1. Apart from the pilot, where the theme of women in combat and the relations between men and women aboard ship were central to the murder investigation and the larger situation of which it was a part, and the consistent pairing of Harmon Rabb with a female partner (with all the opportunities to raise such issues such a pairing meant), the show devoted numerous episodes to such matters as gender discrimination, sexual harassment and the frictions and other complexities of male-female relations within the armed forces ("Chains of Command," "The Court-Martial of Sandra Gilbert," "Offensive Action," etc.). Indeed, Representative "Bobbi" Latham, presented as a standard-bearer for the cause of women's participation in the military on equal terms with men, appeared in no fewer than 18 episodes during the series' run (from "The Court-Martial of Sandra Gilbert" on).

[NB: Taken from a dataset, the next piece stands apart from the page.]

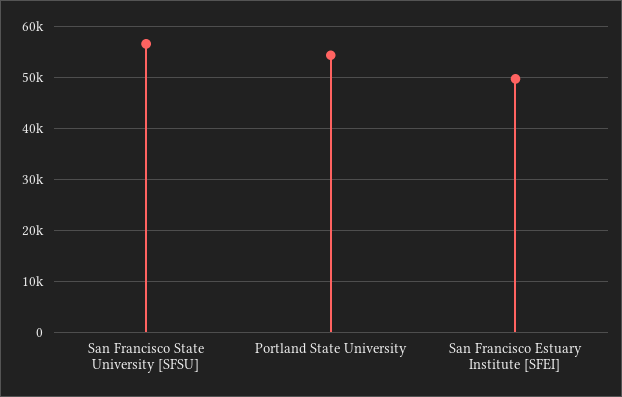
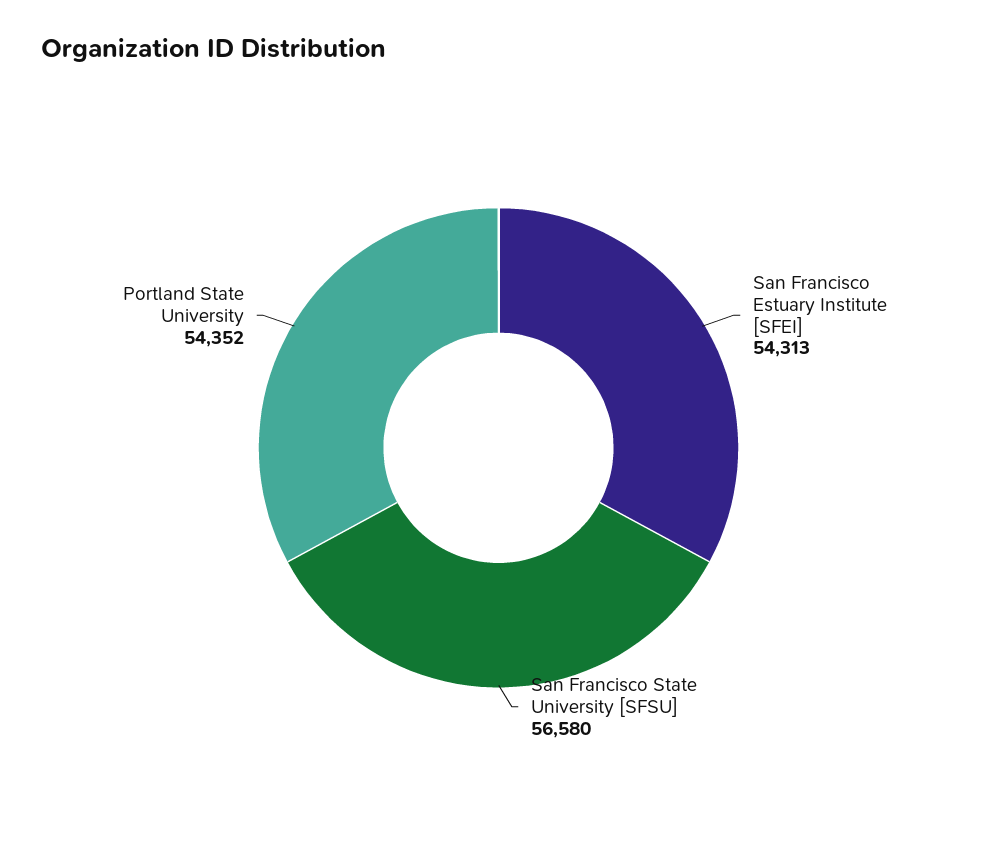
San Francisco Estuary Institute [SFEI]: 50000 -> 54313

2. The protagonist Harmon Rabb's father (played by David James Elliott, just like the son), we are told at the outset, was a Vietnam War "MIA," believed by his son to be still alive in Communist captivity, a fact that drove Harm to sneak into Southeast Asia as a teenager in search of him, and has since remained an obsession. Indeed, the fact is significantly referenced at the very start of the series, with Harm's assignment in the two hour pilot which launched the series taking him to the very carrier from which his father flew in the war ("A New Life"), and where the ship's current Carrier Air Wing commander ("CAG") is one of the war buddies with whom he did it--Rear Admiral Thomas Boone--a connection that proves significant over the show, with, after his saving Boone's life in the pilot, Harm time and again coming to Boone's legal defense during the ten later episodes in which Boone appears. Meanwhile no fewer than six of the show's first sixty-two episodes ("The Prisoner," "Ghost Ship," "King of the Fleas," "People vs. Rabb," "To Russia with Love" and "Gypsy Eyes") had Harm's search for his father at the center of their plot, with the narrative arc concluding only with Harm's discovery of his father's fate--his transfer to the Soviet Union, his escape, his taking up with a woman with whom he had a child and whom he died defending from Soviet soldiers, though that is of course not the end of the theme. It resurfaced a number of times, not least in a Christmas-themed episode set during his father's service during the Vietnam War about a USO visit to his ship ("Ghosts of Christmas Past"), while afterward the half-brother he discovers his father sired in Russia, who happens to be a helicopter pilot (like some Russian counterpart to Airwolf's Stringfellow Hawke!) appeared in another dozen episodes (over seasons 6-8). And still other episodes evoked the conflict, sometimes in quite similar fashion, with Harm's boss Admiral Chegwidden, who has plenty of "ghosts of Vietnam" of his own, in one episode going overseas on a private mission to rescue a man who saved his life during that conflict ("Soul Searching").